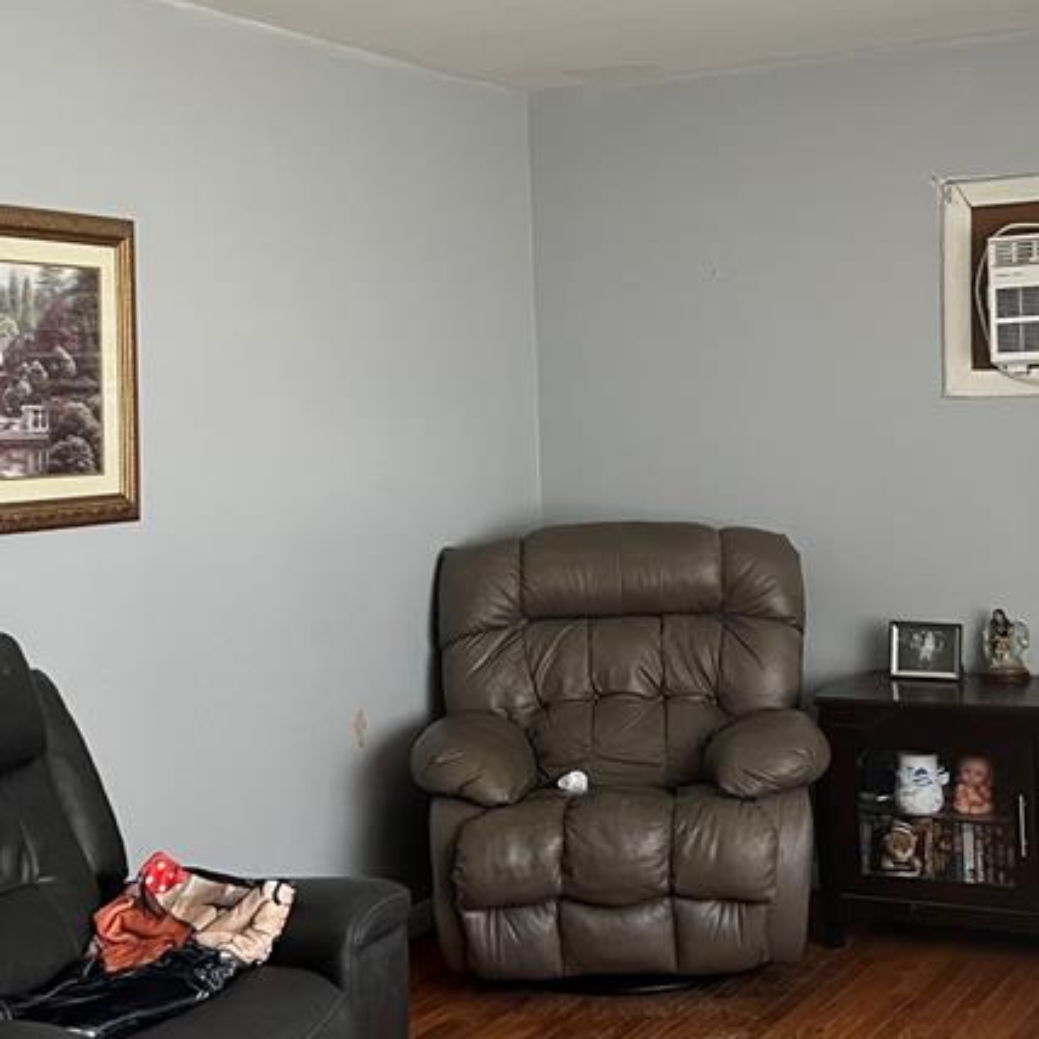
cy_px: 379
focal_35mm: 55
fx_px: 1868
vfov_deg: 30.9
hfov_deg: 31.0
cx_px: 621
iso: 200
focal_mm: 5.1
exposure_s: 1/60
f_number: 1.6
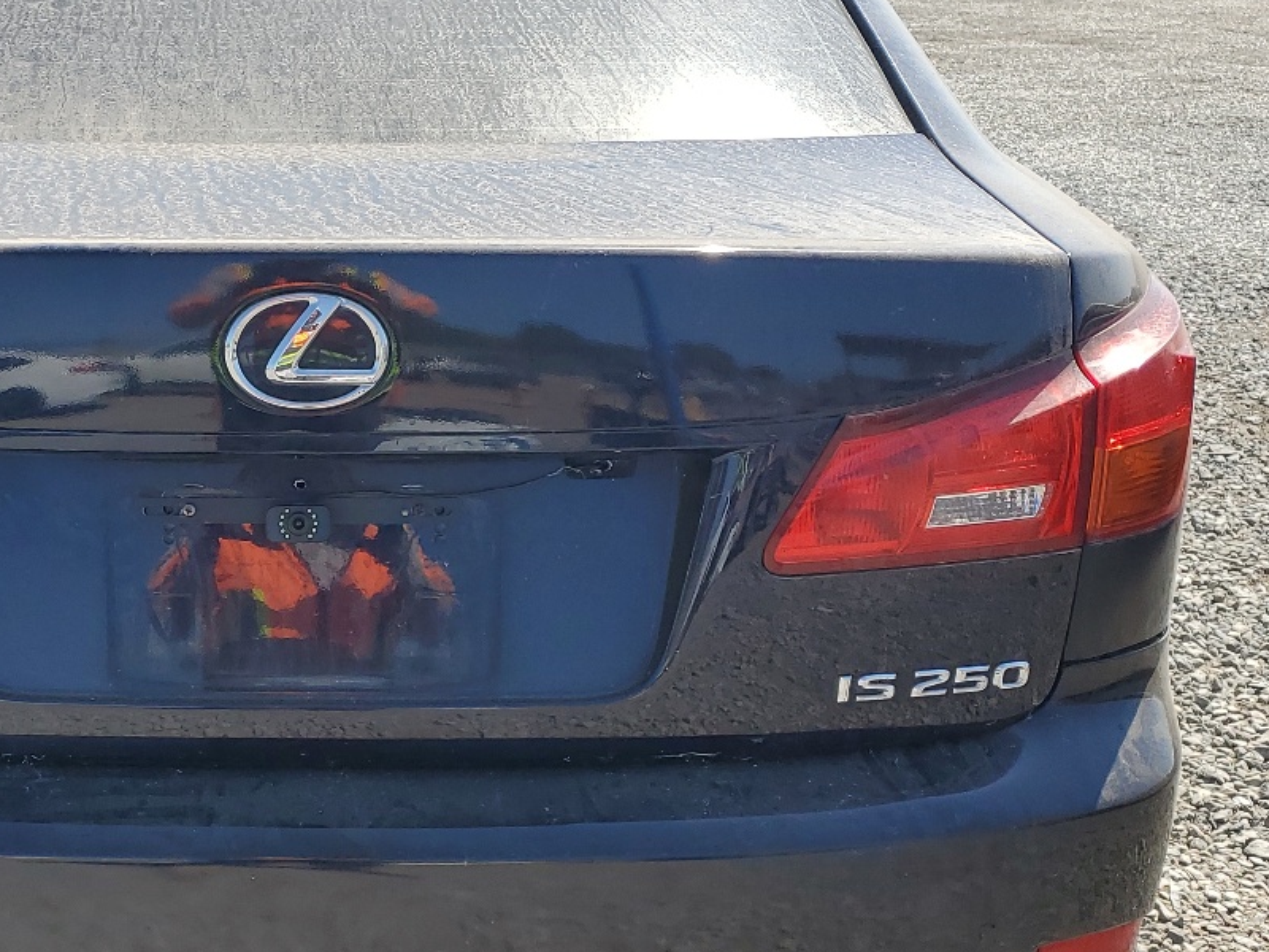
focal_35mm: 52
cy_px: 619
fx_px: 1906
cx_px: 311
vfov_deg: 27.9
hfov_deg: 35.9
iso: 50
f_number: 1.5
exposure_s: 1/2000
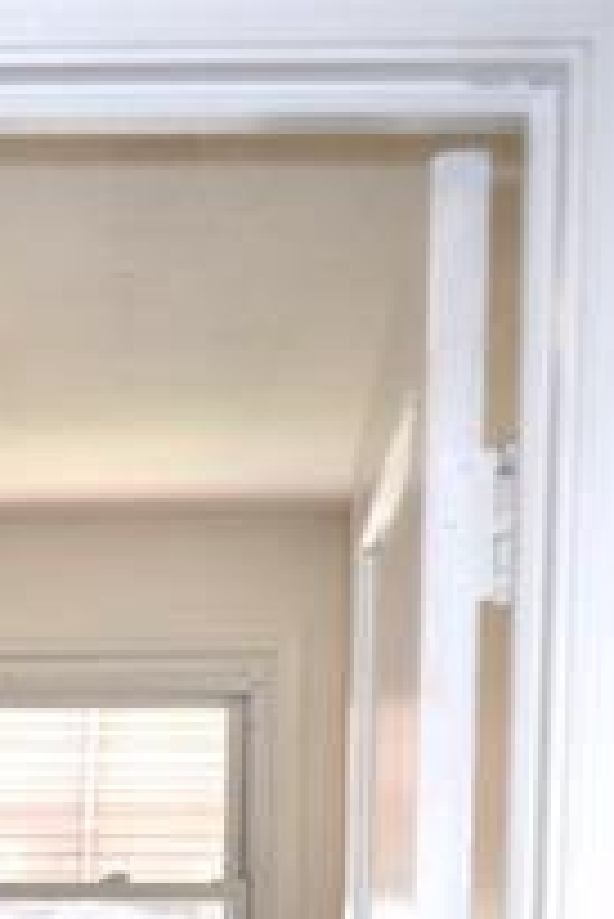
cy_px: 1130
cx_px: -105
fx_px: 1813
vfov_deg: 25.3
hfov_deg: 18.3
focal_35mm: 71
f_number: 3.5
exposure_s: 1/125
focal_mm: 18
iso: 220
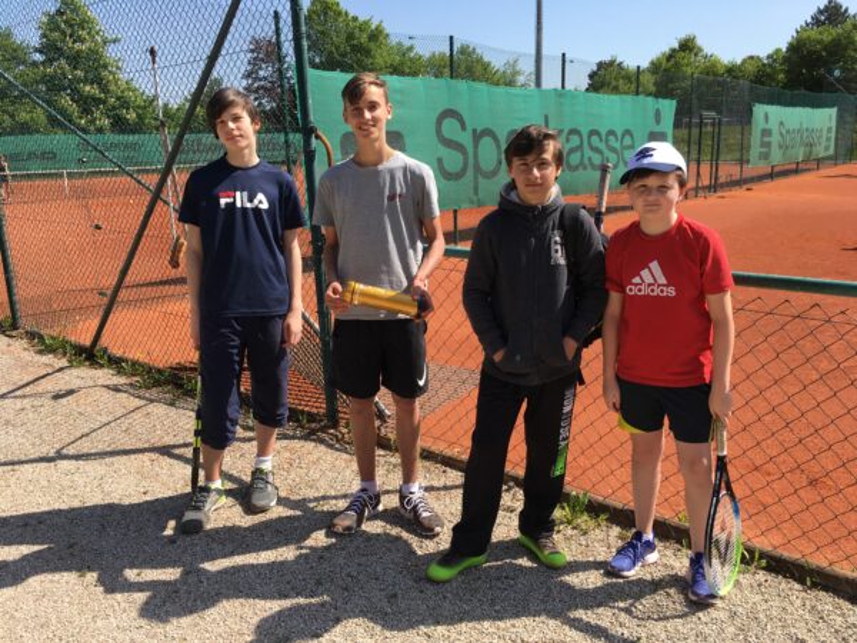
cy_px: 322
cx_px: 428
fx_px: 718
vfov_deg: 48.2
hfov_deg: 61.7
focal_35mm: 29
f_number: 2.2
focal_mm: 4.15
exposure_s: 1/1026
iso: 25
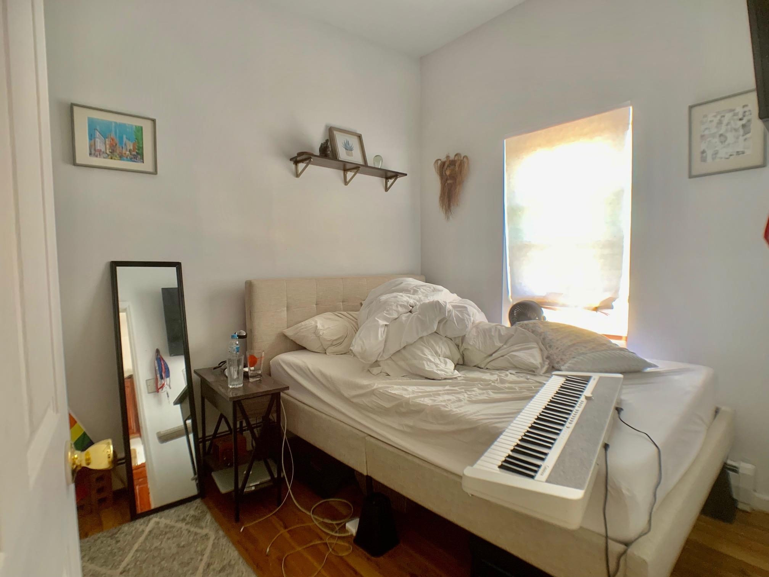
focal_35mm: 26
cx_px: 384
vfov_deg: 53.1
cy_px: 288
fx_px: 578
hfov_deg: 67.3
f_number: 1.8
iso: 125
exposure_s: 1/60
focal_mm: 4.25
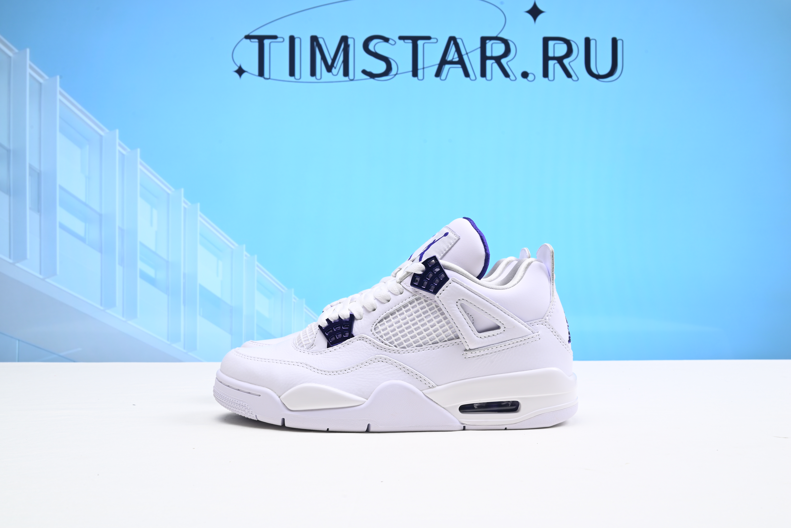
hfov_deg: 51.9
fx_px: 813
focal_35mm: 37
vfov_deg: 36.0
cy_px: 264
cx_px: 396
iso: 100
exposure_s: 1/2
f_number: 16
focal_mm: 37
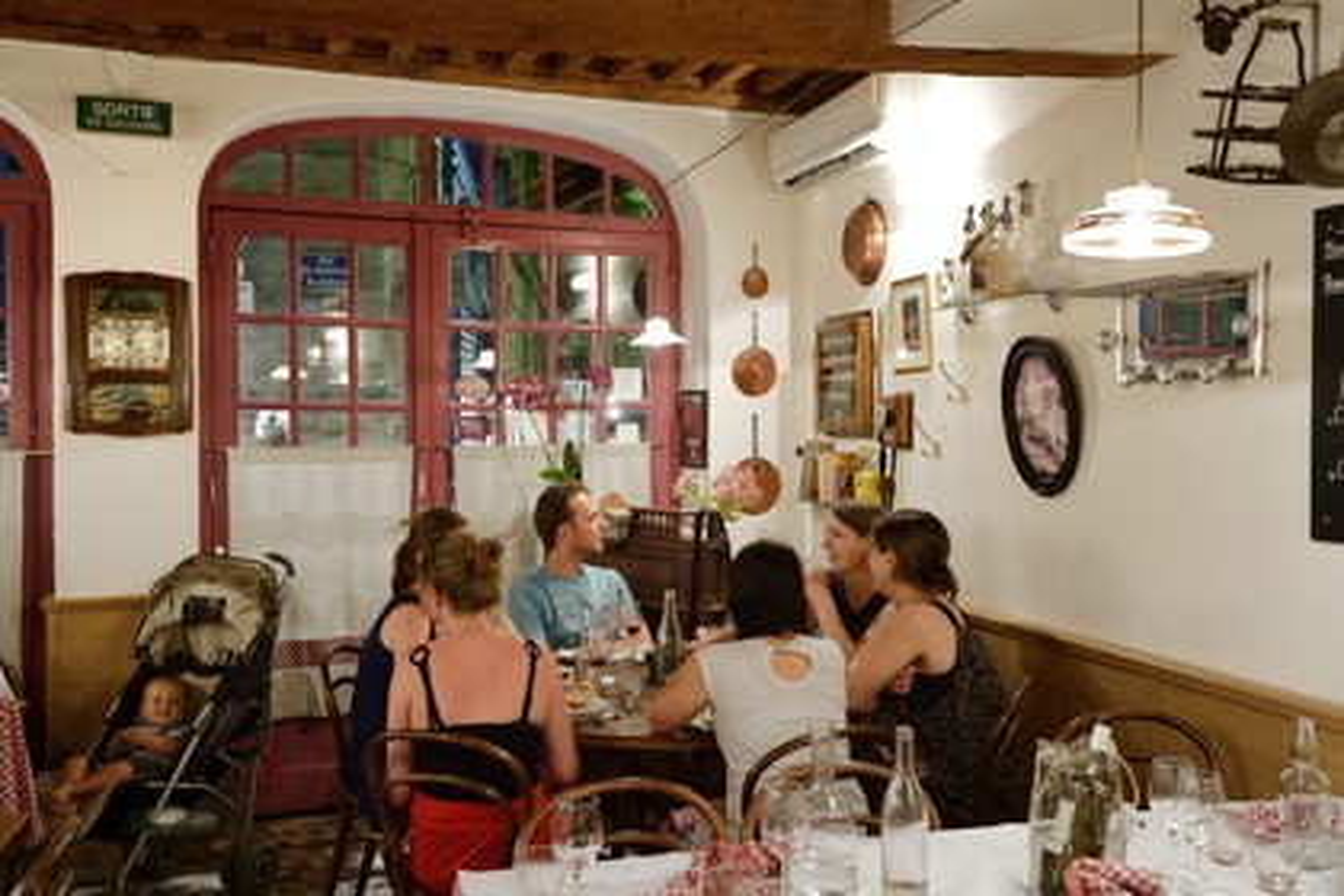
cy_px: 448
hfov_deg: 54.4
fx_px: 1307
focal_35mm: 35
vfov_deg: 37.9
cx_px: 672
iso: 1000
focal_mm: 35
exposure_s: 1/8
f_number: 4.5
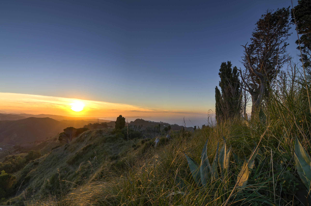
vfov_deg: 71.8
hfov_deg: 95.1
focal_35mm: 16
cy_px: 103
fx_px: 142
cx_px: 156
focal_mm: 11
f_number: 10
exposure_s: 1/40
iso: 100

☆ ☆ ☆

:: ACTION ITEM ::
Retype the lines exactly. Begin at the one that holds "vfov_deg: 36.0", stop at the last line of the entries above, and drop the pictures.

:: RESPONSE AREA ::
vfov_deg: 36.0
cy_px: 264
cx_px: 396
iso: 100
exposure_s: 1/2
f_number: 16
focal_mm: 37
cy_px: 448
hfov_deg: 54.4
fx_px: 1307
focal_35mm: 35
vfov_deg: 37.9
cx_px: 672
iso: 1000
focal_mm: 35
exposure_s: 1/8
f_number: 4.5
vfov_deg: 71.8
hfov_deg: 95.1
focal_35mm: 16
cy_px: 103
fx_px: 142
cx_px: 156
focal_mm: 11
f_number: 10
exposure_s: 1/40
iso: 100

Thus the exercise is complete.